Chart comprehension data:

___

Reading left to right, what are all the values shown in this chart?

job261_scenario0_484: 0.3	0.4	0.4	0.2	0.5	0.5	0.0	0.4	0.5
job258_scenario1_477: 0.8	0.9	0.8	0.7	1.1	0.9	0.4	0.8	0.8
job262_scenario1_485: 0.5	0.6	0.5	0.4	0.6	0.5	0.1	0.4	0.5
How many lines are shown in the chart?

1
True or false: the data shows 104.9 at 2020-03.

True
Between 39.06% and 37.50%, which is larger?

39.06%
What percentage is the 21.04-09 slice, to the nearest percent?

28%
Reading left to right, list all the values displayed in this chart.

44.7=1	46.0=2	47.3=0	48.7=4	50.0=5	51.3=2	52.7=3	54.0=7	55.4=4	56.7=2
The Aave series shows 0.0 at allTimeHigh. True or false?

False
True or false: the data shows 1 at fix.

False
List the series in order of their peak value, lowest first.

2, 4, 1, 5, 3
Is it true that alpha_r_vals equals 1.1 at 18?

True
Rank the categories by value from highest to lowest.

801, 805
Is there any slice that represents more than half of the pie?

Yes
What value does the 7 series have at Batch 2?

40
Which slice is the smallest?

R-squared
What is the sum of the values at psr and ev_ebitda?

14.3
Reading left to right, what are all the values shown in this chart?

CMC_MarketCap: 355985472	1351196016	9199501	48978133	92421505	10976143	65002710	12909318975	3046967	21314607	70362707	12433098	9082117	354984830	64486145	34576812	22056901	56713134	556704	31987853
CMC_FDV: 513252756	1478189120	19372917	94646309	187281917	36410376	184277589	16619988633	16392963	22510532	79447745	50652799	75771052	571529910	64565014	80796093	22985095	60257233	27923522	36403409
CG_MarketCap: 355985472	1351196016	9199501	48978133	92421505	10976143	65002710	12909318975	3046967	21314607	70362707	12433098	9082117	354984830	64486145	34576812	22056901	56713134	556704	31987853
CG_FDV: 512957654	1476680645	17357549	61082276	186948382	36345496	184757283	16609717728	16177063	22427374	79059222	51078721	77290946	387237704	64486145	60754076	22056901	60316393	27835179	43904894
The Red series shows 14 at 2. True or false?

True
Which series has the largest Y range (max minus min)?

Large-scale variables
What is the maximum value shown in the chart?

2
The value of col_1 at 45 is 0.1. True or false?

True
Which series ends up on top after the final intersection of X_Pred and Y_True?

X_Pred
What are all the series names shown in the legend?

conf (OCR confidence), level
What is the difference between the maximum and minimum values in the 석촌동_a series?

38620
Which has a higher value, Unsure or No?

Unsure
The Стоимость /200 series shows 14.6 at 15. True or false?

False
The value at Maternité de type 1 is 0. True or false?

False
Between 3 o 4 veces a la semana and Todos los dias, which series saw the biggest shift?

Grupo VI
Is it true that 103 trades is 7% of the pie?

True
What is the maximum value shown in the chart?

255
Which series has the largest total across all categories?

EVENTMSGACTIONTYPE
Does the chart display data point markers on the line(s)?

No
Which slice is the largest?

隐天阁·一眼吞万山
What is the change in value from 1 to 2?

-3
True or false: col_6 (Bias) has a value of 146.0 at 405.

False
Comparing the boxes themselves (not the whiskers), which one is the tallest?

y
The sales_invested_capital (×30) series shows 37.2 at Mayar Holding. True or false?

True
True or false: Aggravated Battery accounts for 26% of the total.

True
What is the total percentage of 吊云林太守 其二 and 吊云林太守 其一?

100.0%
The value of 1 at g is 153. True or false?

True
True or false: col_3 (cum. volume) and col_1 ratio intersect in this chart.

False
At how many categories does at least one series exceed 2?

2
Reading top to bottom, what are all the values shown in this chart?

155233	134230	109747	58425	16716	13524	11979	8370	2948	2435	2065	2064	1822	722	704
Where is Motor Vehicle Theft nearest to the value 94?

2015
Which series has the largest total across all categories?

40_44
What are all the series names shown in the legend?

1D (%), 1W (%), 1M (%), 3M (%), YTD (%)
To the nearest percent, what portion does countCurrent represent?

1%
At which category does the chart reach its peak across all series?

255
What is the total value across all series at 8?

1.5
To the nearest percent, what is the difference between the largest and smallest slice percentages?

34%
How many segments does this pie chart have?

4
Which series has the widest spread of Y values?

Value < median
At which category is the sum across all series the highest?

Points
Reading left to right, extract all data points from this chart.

___

== Exercise details ==
Which lines in the records contain the string "Reading"? Find them and copy each one in full.

== Solution to the problem ==
Reading left to right, what are all the values shown in this chart?
Reading left to right, list all the values displayed in this chart.
Reading left to right, what are all the values shown in this chart?
Reading top to bottom, what are all the values shown in this chart?
Reading left to right, extract all data points from this chart.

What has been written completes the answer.